Por eso la lucha intestina que se vive en el PSOE, como la que en otros momentos se haya vivido en el PP, si bien es cierto que la derecha ha seguido, por lo general, cauces menos participativos para afrontar los cambios desde su propio carácter conservador.

Luchas intestinas que, como apuntaba al principio, son una expresión más de la debilidad de la organización interna de nuestros partidos, enfermizamente personalista -como lo está siendo la campaña entre Rubalcaba y Chacón-, que no debaten sobre proyectos e ideas sino que terminan haciéndolo sobre personas, dejando al descubierto la escasa sustancialidad que debiera servirles como elemento de cohesión.

De ahí que, siempre se ha comentado, los vencedores de un congreso “pasen a cuchillo” a los perdedores, conocedores, como son, de que resulta imposible la integración cuando la confrontación se ha establecido entre personas, cargadas todas ellas de intereses, y no entre ideas que siempre gozan de la condición de poder ser intercambiables cuando no matizables.

De no hacerlo, y sé de lo que hablo, el espíritu democratizador de quienes ofertan la integración se ve siempre superado por el afán de destrucción de aquellos que nunca olvidan ser perdedores.

A todo ello hemos de sumar la escasa cualificación intelectual, profesional y social de bastantes de nuestros políticos –que ya denunciaba recientemente Ansón en un magistral artículo-, llegados a un profesionalismo institucional no por sus propios méritos sino por su capacidad para adaptarse a las exigencias de quienes tienen la potestad de designarlos, que en el caso español no somos los ciudadanos aunque después colaboremos a ello desde las urnas.

Lo he dicho en más de una ocasión y no voy a abstenerme de hacerlo ahora.
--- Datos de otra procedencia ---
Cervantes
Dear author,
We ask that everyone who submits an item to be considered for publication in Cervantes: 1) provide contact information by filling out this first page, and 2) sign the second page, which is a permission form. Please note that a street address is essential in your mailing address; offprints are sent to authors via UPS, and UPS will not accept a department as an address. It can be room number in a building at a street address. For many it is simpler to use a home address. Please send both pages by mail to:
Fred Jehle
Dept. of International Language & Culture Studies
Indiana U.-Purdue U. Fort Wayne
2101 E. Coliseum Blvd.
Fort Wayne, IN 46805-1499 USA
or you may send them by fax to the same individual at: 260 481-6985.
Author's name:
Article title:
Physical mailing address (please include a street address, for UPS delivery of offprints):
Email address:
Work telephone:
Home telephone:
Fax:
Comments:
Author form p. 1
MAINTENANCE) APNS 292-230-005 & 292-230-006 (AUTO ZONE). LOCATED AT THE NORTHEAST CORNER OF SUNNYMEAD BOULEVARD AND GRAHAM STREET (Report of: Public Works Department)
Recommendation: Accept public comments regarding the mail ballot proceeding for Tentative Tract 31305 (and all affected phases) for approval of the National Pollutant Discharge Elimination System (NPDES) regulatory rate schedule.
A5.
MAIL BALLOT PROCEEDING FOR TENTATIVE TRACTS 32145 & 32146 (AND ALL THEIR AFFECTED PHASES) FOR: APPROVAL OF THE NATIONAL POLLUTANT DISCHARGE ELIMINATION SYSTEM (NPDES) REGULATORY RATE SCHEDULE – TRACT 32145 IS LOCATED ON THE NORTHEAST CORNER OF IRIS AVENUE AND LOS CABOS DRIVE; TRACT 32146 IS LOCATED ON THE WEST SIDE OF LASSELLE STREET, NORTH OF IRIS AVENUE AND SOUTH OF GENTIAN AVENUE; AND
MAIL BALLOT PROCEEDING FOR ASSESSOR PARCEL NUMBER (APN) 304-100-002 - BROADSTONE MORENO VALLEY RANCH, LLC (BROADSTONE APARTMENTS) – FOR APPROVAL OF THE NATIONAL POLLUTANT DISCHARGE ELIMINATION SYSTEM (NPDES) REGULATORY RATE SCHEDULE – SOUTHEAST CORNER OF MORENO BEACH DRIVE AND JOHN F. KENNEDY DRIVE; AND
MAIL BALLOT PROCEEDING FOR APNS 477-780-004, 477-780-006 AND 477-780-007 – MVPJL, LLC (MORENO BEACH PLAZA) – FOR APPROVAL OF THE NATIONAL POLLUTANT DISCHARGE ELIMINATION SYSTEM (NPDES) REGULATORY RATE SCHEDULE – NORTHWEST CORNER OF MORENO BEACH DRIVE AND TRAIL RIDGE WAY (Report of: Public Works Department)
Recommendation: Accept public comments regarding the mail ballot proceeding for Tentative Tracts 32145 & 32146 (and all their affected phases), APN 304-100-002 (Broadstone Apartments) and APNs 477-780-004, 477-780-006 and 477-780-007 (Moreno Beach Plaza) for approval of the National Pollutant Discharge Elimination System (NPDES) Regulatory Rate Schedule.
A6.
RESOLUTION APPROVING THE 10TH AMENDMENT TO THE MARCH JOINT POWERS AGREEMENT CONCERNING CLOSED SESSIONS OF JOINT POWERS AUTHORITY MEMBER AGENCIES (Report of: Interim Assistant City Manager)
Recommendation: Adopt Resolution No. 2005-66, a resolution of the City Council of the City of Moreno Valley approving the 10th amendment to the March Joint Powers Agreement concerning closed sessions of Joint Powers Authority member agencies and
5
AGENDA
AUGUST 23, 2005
Nuestros representantes de hoy en día no llegan a la política a través de la vida, de su experiencia, de sus valores, de la lucha cotidiana, sino que recorren un camino viciado, llegando a la vida a través de la política, con lo que en lugar de aportar beneficios se convierten en simples receptores de los mismos, con el empobrecimiento que ello representa para nuestra democracia y para la propia convivencia ciudadana.

Y debilidad democrática, por último, por el escaso nivel crítico de quienes debiéramos modularla, los ciudadanos de a pie, deslumbrados por el poder de las siglas, sin prestar atención alguna a quienes las representan o a las propuestas que las mismas encierran.

Así, aceptamos que se nos prometa una cosa para incumplirla acto seguido o que se sitúen en cargos de representación a quienes posteriormente acaban en los juzgados o dan cobijo a estos últimos.

Si no fuese porque no tengo excesiva confianza en que determinados valores ético y morales, determinantes para la convivencia del ser humano, dominen mayoritariamente en nuestra sociedad, entendería que el camino a seguir no es otro que el del liberalismo más radical: la anarquía.